Adhémar did not fight poorly; even she had to admit that. He had obviously had some sort of training. He was strong, which helped him, and determined, which aided him as well. But somehow, he seemed to be counting on an extra bit of skill that simply was not there. She was almost unsurprised when the creature reached out, grasped Adhémar by his tunic, and flung him across the glade.

"Damn it," Adhémar bellowed. "Not again!"

Morgan watched him dispassionately. Well, at least he managed to hold on to his sword. Or, rather, he did until he dashed his head against a rock.

He groaned, then slumped over, senseless.

Morgan stumbled across the twenty paces that separated them. It was too late to try to rouse him. The best she could do was protect him. She grasped his sword that lay on the ground, ignored the fact that the sword did not seem to want to be in her hand, then swung it up in an arc as she spun to face the creature bearing down on her.

The world made a great rending noise as she did so.
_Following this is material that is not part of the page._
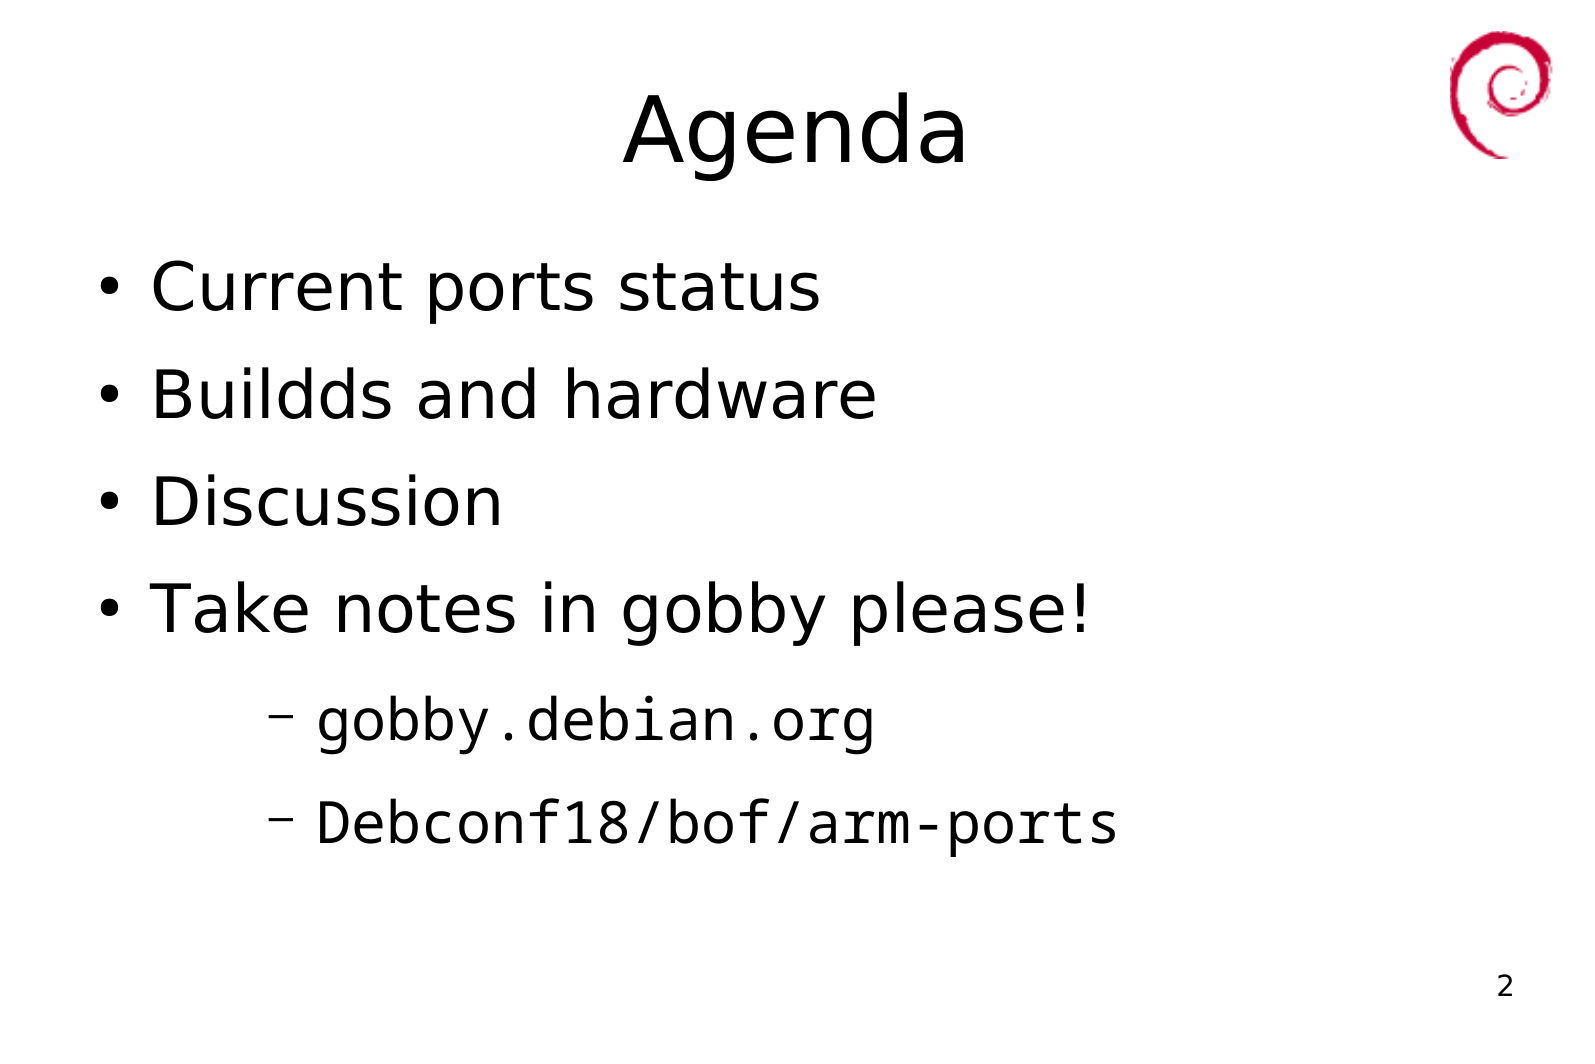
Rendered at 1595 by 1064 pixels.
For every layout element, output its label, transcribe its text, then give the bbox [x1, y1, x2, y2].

list Current ports status Buildds and hardware Discussion Take notes in gobby please! gobby.debian.org Debconf18/bof/arm-ports [79, 248, 1515, 1052]
picture [1450, 31, 1555, 159]
title Agenda [79, 42, 1515, 220]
And then the sword blazed with a bloodred light.

She would have dropped it in surprise, but she didn't have a chance. The creature behind her shrieked in rage and leaped toward her. Its eyes locked on the sword. It fell upon it as if forced.

It died with a gurgle.

Morgan wrenched the sword out of the creature's chest and looked at it in complete astonishment. It glowed with an unworldly light, a fiercy red that seemed to pulse right along with her own heartbeat. For a moment she wasn't sure what appalled her more, that the sword was magical or that she hadn't wielded it past just holding it in the right place and watching her enemy impale himself on it of his own volition.